Required work »
(A) Answer these questions about the guitar forum excerpt, one answer per line.
(i) What share of the tone does JCJCJC credit to the pickups?
(ii) What material was the guitar made on tdpri built from?
(iii) What reason does GnLguy give for not wanting to carry that guitar over the shoulder?
(B) In the guitar forum excerpt, list every factor that JCJCJC's breakdown names as shaping electric guitar tone, in the order given.

Excerpted text »
* Begin *

The barn-buster sounds like Ron Kirn, who is a regular and hugely respected contributor to tdpri.com. I've played a PRS, beautiful guitar but not my kind of thing visually or aurally - clean twang is my preference. G&Ls sound great, I agree. I have a tutorial DVD made by their factory demo player and it's superb.

There are raging debates on guitar boards about whether the wood makes any difference in an electric guitar. My two euro-worth is that the pickups govern 95% of the tone, the fit of the neck and bridge govern the next 4%, the nut material and string quality influences a bit, and what's left is divided between the wood, the lacquer and the glue. 

To prove the point, this was made on tdpri from MDF 'tonewood':


----------



## GnLguy (Jan 30, 2013)

JCJCJC said:


> The barn-buster sounds like Ron Kirn, who is a regular and hugely respected contributor to tdpri.com. I've played a PRS, beautiful guitar but not my kind of thing visually or aurally - clean twang is my preference. G&Ls sound great, I agree. I have a tutorial DVD made by their factory demo player and it's superb.
> 
> There are raging debates on guitar boards about whether the wood makes any difference in an electric guitar. My two euro-worth is that the pickups govern 95% of the tone, the fit of the neck and bridge govern the next 4%, the nut material and string quality influences a bit, and what's left is divided between the wood, the lacquer and the glue.
> 
> To prove the point, this was made on tdpri from MDF 'tonewood':


I would hate to have that hanging over my shoulder considering the weight of MDF. 

I agree that the pickups are the largest contributor to the sound of a solid body electric guitar. The density of the wood species does effect the sustain but I think that is minimal at best.

* End *

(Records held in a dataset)
* Begin *

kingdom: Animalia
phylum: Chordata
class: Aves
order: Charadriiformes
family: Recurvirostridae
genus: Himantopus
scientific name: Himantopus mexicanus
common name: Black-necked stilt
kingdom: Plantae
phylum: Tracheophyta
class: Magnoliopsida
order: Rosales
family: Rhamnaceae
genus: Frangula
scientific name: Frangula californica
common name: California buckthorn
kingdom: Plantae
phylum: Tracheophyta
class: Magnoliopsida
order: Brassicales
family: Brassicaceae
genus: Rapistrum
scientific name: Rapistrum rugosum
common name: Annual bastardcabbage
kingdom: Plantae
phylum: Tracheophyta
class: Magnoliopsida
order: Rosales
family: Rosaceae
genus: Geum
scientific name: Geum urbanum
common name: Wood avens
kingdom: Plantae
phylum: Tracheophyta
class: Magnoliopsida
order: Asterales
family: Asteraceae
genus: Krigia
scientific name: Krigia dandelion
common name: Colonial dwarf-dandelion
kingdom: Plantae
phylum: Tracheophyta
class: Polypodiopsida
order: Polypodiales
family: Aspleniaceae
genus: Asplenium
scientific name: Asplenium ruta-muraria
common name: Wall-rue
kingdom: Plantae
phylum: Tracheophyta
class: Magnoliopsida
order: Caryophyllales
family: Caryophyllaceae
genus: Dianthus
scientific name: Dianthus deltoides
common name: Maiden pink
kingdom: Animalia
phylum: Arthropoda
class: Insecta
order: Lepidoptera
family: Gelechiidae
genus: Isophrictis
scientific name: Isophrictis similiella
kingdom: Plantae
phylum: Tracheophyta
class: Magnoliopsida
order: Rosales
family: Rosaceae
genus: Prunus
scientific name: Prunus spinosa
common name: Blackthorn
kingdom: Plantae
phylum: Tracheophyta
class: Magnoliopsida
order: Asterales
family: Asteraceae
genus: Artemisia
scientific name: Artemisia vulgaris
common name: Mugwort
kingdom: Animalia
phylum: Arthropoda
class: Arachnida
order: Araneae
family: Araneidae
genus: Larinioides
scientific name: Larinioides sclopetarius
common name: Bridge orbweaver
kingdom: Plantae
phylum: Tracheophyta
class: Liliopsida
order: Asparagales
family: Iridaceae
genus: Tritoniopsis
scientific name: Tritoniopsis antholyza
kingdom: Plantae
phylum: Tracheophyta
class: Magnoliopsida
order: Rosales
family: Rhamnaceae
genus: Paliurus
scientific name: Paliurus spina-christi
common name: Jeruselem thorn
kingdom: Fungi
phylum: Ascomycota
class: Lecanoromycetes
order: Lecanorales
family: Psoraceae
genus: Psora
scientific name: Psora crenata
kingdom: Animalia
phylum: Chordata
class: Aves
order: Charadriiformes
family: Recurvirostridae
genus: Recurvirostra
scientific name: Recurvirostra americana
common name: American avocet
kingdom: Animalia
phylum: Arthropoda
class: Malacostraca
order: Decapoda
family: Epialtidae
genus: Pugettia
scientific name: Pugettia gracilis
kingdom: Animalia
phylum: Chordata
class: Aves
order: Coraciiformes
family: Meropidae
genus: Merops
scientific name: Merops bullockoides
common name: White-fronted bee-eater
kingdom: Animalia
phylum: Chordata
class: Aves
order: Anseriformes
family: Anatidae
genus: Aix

* End *

Full solutions »
(A)
(i) 95%
(ii) MDF
(iii) The weight of MDF

(B)
1. The pickups
2. The fit of the neck and bridge
3. The nut material
4. String quality
5. The wood
6. The lacquer
7. The glue